This guy thinks he has a chance against Sensenbrenner.
As reported by Spivak and Bice
Candidate pays himself for campaigning
The last guy you'd expect liberal congressional candidate Bryan Kennedy to take his campaign cues from would be Alan Keyes, the onetime presidential candidate from the fringes of the Republican Party.
But records show that Kennedy paid himself a salary of $4,100 in July and again in August from his campaign - just as Keyes, the conservative extremist, did infamously during a failed U.S. Senate campaign in Maryland in 1992.
Kennedy, a long-shot Democrat running against House Judiciary Chairman Jim Sensenbrenner, confirmed Friday that he made another $4,100 payment to himself from his campaign fund on Sept. 1 and will continue to do so each month through December.
Total projected campaign dollars he plans to pocket: $24,600.
Federal Election Commission spokesman Bob Biersack said that in 2002 his agency made it kosher for candidates to dip into their campaign funds. But the vast majority has avoided the practice out of fear of giving opponents ammunition.
"It's not typical by any stretch," Biersack said. "It's relatively unusual."
Kennedy is not the only one to have benefited from his campaign's fund-raising prowess. Since January 2005, Kennedy's team has paid $73,185 in salary and expenses to Democratic Consulting, a one-man shop run by Kennedy's buddy and ex-student Bill Elliott. That works out to 40% of the campaign's spending.
Elliott recently failed in his bid to win a seat in the state Assembly. He said Kennedy has been his only paying client during the past 1 1/2 years.
In a Friday interview, Kennedy defended using his contributors' generosity to put food on his table, suggesting that this is the only way a middle-class guy can run for federal office.
"I'm not sure I took it from Alan Keyes," Kennedy said. "I can't stand to listen to him talk for more than a minute."
Rather, Kennedy is taking a leave from his job as an assistant professor of Portuguese at the University of Wisconsin-Milwaukee. State records list his base salary at UWM at slightly more than $48,000, but he said with summer school and other teaching gigs, he typically collected from $55,000 to $60,000 annually in the past couple years.
After looking at their family budget, Kennedy said, he and his wife settled on the $4,100-per-month figure, roughly the same as his base UWM pay.
Under federal regs, a congressional candidate can use campaign funds to pay himself no more than what his salary was the year before he began running for office, said Biersack. Though it doesn't affect Kennedy, this amount is capped at the current pay for congressmen.

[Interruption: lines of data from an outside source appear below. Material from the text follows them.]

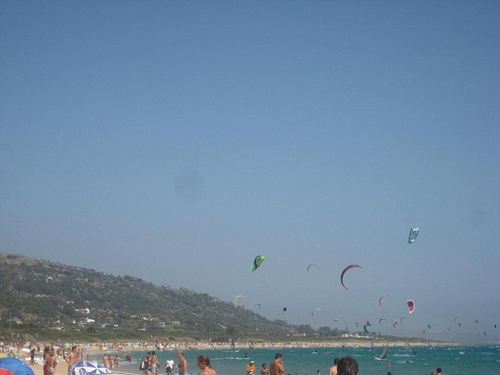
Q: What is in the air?
A: Kites.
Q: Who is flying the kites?
A: Beach goers.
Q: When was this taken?
A: During the day.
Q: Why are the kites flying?
A: There's wind.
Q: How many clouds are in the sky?
A: Zero.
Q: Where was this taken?
A: Beach.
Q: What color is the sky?
A: Blue.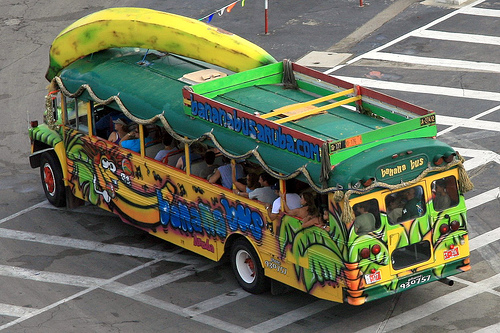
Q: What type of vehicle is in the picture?
A: A bus.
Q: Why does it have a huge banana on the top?
A: As an advertisement or tourist attraction.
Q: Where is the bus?
A: At an intersection.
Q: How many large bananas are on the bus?
A: One.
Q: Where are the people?
A: Riding in the bus.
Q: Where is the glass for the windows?
A: There is no glass.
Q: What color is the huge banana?
A: Yellow.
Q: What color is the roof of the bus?
A: Green.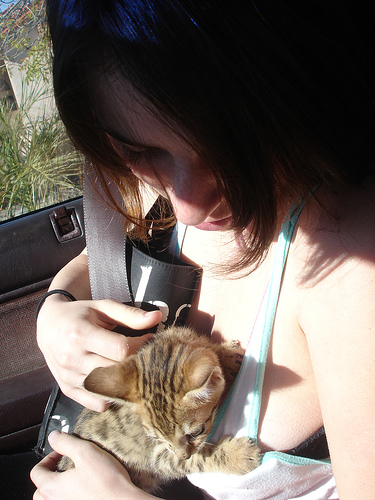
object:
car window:
[1, 1, 82, 221]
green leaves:
[24, 58, 46, 84]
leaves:
[19, 79, 25, 129]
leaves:
[6, 102, 16, 126]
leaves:
[29, 115, 42, 167]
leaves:
[6, 173, 19, 213]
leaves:
[10, 32, 30, 52]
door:
[1, 188, 132, 476]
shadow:
[313, 219, 355, 267]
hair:
[50, 2, 365, 280]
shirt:
[164, 221, 340, 500]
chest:
[146, 246, 320, 453]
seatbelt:
[81, 147, 133, 302]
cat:
[53, 325, 262, 496]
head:
[83, 326, 226, 460]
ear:
[180, 367, 223, 408]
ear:
[82, 358, 141, 403]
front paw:
[216, 435, 263, 477]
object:
[122, 238, 198, 334]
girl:
[30, 5, 374, 497]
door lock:
[47, 203, 85, 243]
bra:
[276, 423, 330, 461]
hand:
[35, 298, 163, 413]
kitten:
[44, 325, 262, 491]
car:
[3, 1, 372, 497]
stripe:
[161, 338, 173, 429]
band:
[36, 289, 79, 322]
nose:
[160, 159, 228, 230]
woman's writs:
[35, 281, 73, 364]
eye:
[110, 143, 173, 168]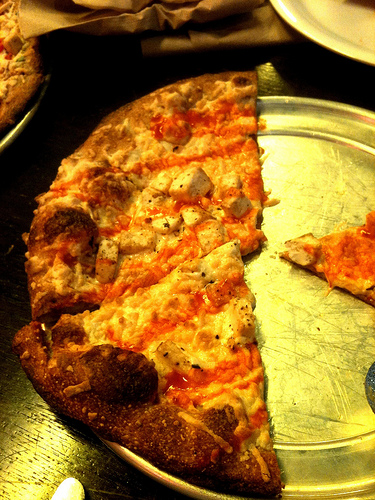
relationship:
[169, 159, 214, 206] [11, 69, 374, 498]
chicken on pizza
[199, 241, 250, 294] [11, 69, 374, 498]
chicken on pizza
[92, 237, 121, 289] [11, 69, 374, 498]
chicken on pizza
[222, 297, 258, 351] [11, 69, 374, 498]
chicken on pizza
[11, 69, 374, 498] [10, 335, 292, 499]
pizza has crust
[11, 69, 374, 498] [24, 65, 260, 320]
pizza has crust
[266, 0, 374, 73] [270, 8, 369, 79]
pizza pan has edge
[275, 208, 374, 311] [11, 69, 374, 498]
slice off pizza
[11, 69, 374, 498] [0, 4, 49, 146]
pizza close to pizza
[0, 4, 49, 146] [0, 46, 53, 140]
pizza has edge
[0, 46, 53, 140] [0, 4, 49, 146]
edge on pizza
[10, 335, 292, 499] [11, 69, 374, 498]
crust on pizza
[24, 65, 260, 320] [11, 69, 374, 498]
crust on pizza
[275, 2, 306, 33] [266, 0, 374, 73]
reflection in pizza pan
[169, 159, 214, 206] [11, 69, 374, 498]
chicken on top of pizza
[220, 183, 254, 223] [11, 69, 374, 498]
chicken on top of pizza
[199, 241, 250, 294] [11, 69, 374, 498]
chicken on top of pizza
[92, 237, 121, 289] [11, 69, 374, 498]
chicken on top of pizza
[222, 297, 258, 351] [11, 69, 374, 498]
chicken on top of pizza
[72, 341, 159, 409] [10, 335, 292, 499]
air bubble in crust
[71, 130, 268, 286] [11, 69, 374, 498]
cheese on top of pizza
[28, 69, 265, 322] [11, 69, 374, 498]
cheese on top of pizza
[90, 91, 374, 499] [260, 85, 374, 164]
pizza tray has edge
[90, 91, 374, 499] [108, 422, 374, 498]
pizza tray has edge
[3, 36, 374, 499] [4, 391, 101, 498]
table has wear and tear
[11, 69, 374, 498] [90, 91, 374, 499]
pizza on pizza tray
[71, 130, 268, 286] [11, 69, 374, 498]
cheese on pizza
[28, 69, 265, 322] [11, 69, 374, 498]
cheese on pizza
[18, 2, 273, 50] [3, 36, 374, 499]
napkin on table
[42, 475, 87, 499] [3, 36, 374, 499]
knife on table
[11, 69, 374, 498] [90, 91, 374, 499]
pizza on top of pizza tray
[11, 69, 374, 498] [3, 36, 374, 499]
pizza on top of table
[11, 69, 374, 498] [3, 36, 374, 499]
pizza on table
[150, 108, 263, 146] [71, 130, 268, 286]
sauce under cheese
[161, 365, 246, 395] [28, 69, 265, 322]
sauce under cheese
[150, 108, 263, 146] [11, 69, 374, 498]
sauce on pizza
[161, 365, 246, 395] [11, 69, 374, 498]
sauce on pizza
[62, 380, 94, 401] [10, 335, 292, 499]
cheese on crust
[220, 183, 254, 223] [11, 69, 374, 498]
chicken on pizza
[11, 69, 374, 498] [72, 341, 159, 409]
pizza has air bubble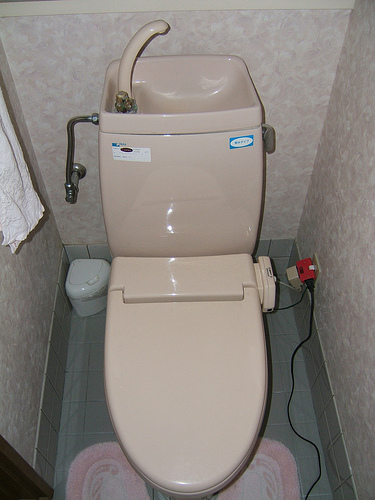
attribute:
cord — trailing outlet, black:
[293, 287, 324, 496]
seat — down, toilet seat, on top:
[104, 252, 267, 498]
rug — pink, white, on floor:
[73, 451, 297, 499]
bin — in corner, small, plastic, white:
[62, 258, 111, 314]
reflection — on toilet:
[160, 206, 185, 238]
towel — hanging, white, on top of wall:
[0, 87, 64, 248]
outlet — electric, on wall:
[306, 251, 324, 285]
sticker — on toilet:
[115, 144, 153, 165]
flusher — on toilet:
[264, 122, 279, 153]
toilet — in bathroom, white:
[78, 19, 285, 496]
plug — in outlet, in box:
[306, 280, 317, 297]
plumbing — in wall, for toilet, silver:
[59, 115, 99, 207]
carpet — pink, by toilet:
[69, 442, 138, 499]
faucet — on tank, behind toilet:
[111, 15, 173, 113]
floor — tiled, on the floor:
[65, 321, 108, 446]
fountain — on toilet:
[100, 14, 263, 125]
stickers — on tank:
[101, 137, 256, 166]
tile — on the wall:
[33, 273, 84, 477]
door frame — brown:
[2, 440, 51, 499]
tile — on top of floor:
[60, 369, 107, 399]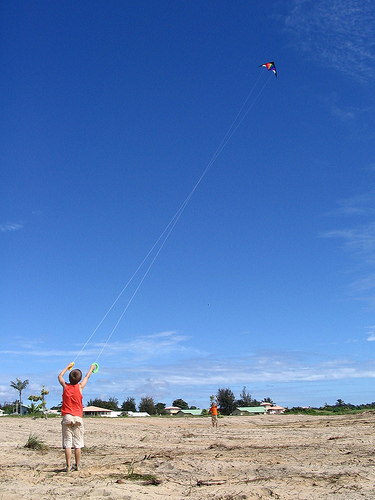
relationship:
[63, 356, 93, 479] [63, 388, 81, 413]
person has shirt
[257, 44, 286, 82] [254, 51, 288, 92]
kite in sky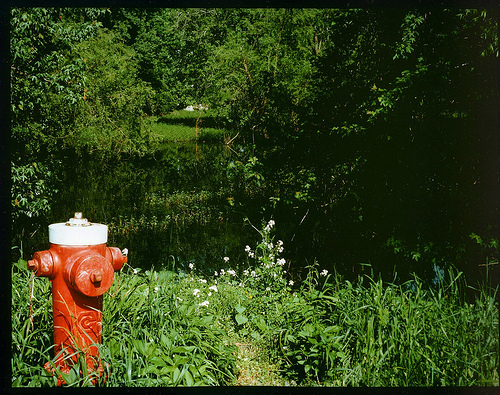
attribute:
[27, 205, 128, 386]
hydrant — red, white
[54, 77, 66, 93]
leaf — green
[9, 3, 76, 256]
tree — green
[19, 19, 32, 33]
leaf — green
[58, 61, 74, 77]
leaf — green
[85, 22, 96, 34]
leaf — green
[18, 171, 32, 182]
leaf — green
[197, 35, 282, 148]
tree — green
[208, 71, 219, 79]
leaf — green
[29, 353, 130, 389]
grass — green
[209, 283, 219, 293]
flower — white, wild, growing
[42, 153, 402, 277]
water — present, small, still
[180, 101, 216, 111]
building — white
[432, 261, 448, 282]
flower — blue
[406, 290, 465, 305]
grass — green, present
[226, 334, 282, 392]
trail — brown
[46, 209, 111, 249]
top — white, metal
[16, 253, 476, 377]
area — grassy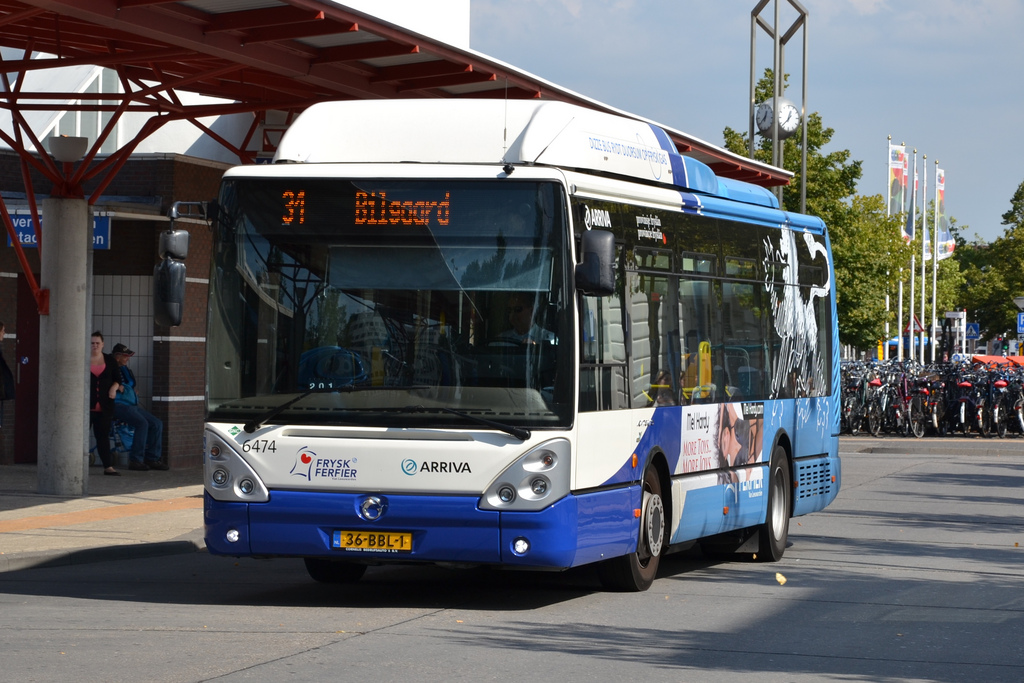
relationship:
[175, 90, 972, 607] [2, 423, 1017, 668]
bus on road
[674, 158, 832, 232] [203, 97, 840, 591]
trim on bus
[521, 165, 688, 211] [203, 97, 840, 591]
trim on bus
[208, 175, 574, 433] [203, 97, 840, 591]
window on bus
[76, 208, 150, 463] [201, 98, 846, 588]
wall on side of building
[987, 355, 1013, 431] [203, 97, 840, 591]
motorcycle behind bus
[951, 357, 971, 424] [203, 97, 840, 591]
motorcycle behind bus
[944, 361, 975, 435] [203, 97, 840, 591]
motorcycle behind bus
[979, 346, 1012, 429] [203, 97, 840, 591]
motorcycle behind bus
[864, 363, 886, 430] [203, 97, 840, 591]
motorcycle behind bus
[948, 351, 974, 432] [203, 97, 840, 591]
motorcycle behind bus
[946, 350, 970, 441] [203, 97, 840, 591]
motorcycle behind bus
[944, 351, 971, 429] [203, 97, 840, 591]
motorcycle behind bus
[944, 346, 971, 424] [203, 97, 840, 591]
motorcycle behind bus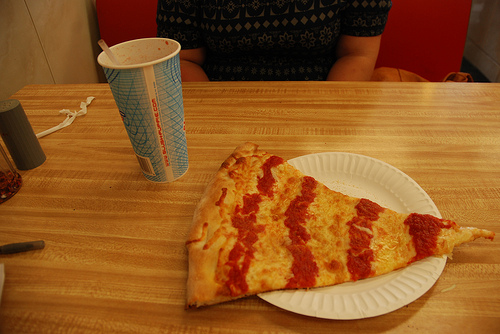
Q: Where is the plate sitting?
A: The table.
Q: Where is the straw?
A: The cup.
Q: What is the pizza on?
A: A plate.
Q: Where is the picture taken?
A: A restaurant.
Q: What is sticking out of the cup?
A: Straw.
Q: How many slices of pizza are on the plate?
A: One.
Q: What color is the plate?
A: White.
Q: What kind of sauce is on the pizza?
A: Tomato.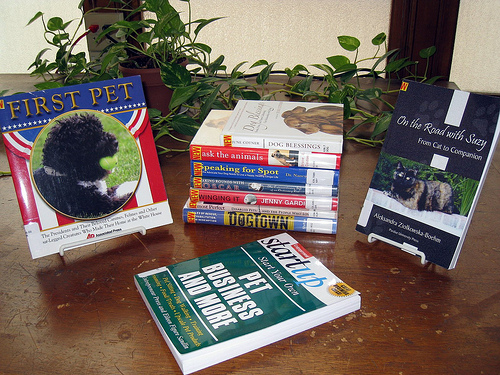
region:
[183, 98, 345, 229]
books stacked on table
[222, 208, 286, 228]
yellow spine of book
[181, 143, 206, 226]
yellow and red stickers on books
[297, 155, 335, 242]
white labels on bottom of books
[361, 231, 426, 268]
white metal book stand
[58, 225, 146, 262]
white metal book stand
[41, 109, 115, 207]
black dog with ball in mouth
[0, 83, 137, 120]
blue top of book with writing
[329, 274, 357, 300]
yellow award on top of book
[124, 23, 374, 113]
green plants on back of table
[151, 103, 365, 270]
Books on the table.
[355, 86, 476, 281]
A book on the rack.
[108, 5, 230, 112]
Plant pot on the table.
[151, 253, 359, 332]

Kennedy used questions about his salary to toss a couple of salvos at Sensenbrenner, a kazillionaire from Menomonee Falls. Besides, Sensenbrenner - like all incumbents - gets paid year-round, whether he is sitting in a hearing or is on the campaign stump.
"Why are we paying Sensenbrenner a salary the whole month of August when he's out campaigning?" Kennedy asked.
Kennedy is using his contributors' cash for more than salaries. His team, which has raised about $200,000 since the beginning of last year and hopes to bring in a like amount before November, is planning a TV ad blitz this fall.
The campaign just dropped about $10,000 for a poll that showed Sensenbrenner has a 49% positive rating in the district and a 29% negative rating. Fako & Associates, a Democratic pollster, said Sensenbrenner's positives dropped nine points and that Kennedy was within striking distance of the incumbent. The poll, taken Aug. 28-30, had a margin of error of plus or minus 5.3 points.
The bad news: Despite being on the ballot against Sensenbrenner in 2004, Kennedy was known by only 31% in the suburban district.
The campaign quickly posted the poll results on the Daily Kos, the hugely popular Democratic blog that delights in taking shots at Sensenbrenner.
"We wanted to activate the netroots and get them giving to the campaign," Kennedy said.
With a little luck, he might collect enough to give himself a raise.